* 記述課題 1: 歩行瞑想の記事から、「座って行う瞑想と同様に、歩行」と「体的なヒントをご紹介します。」の間の部分を、両端の語句も含めて書き写してください。
* 記述課題 2: 歩行瞑想の記事によれば、座って行う瞑想と同様に、歩行瞑想も継続することでどのようになるとされていますか。

歩行瞑想が続かないのはなぜ?挫折を防ぎ継続するためのヒント
歩行瞑想、試してみたけれど…続かないと感じていませんか?
「歩行瞑想に興味を持って始めてみたものの、どうもピンとこない」「いつの間にか普通の散歩になってしまう」「忙しくて時間が取れない」など、継続が難しいと感じている方もいらっしゃるかもしれません。
座って行う瞑想と同様に、歩行瞑想も継続することで様々な効果を実感しやすくなります。しかし、「続けよう」と思う気持ちとは裏腹に、日々の生活の中で実践を定着させるのは簡単ではない場合もあります。
この記事では、歩行瞑想が続かないと感じてしまう主な理由を探りながら、それぞれの理由に対してどのように考え、実践を工夫すれば無理なく継続できるのか、具体的なヒントをご紹介します。

* 元データ:
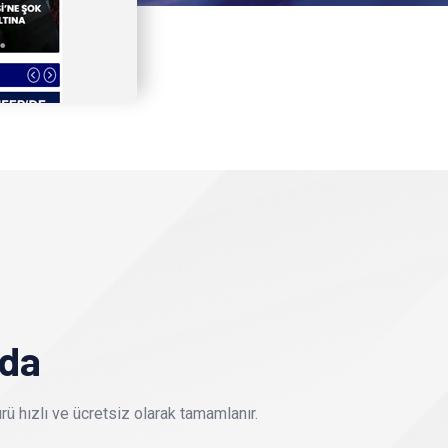
nda
ü hızlı ve ücretsiz olarak tamamlanır.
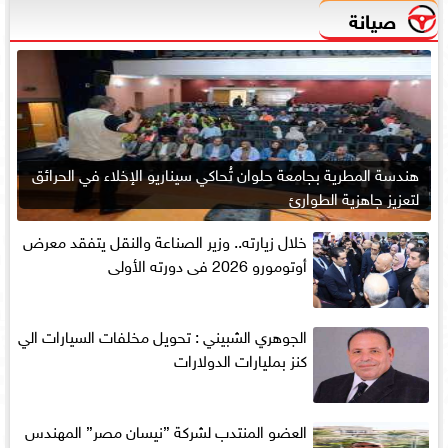
صيانة
هندسة المطرية بجامعة حلوان تُحاكي سيناريو الإخلاء في الحرائق
لتعزيز جاهزية الطوارئ
خلال زيارته.. وزير الصناعة والنقل يتفقد معرض
أوتومورو 2026 فى دورته الأولى
الجوهري الشبيني : تحويل مخلفات السيارات الي
كنز بمليارات الدولارات
العضو المنتدب لشركة ”نيسان مصر” المهندس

* 回答 1:
座って行う瞑想と同様に、歩行瞑想も継続することで様々な効果を実感しやすくなります。しかし、「続けよう」と思う気持ちとは裏腹に、日々の生活の中で実践を定着させるのは簡単ではない場合もあります。
この記事では、歩行瞑想が続かないと感じてしまう主な理由を探りながら、それぞれの理由に対してどのように考え、実践を工夫すれば無理なく継続できるのか、具体的なヒントをご紹介します。

* 回答 2: 様々な効果を実感しやすくなるとされています。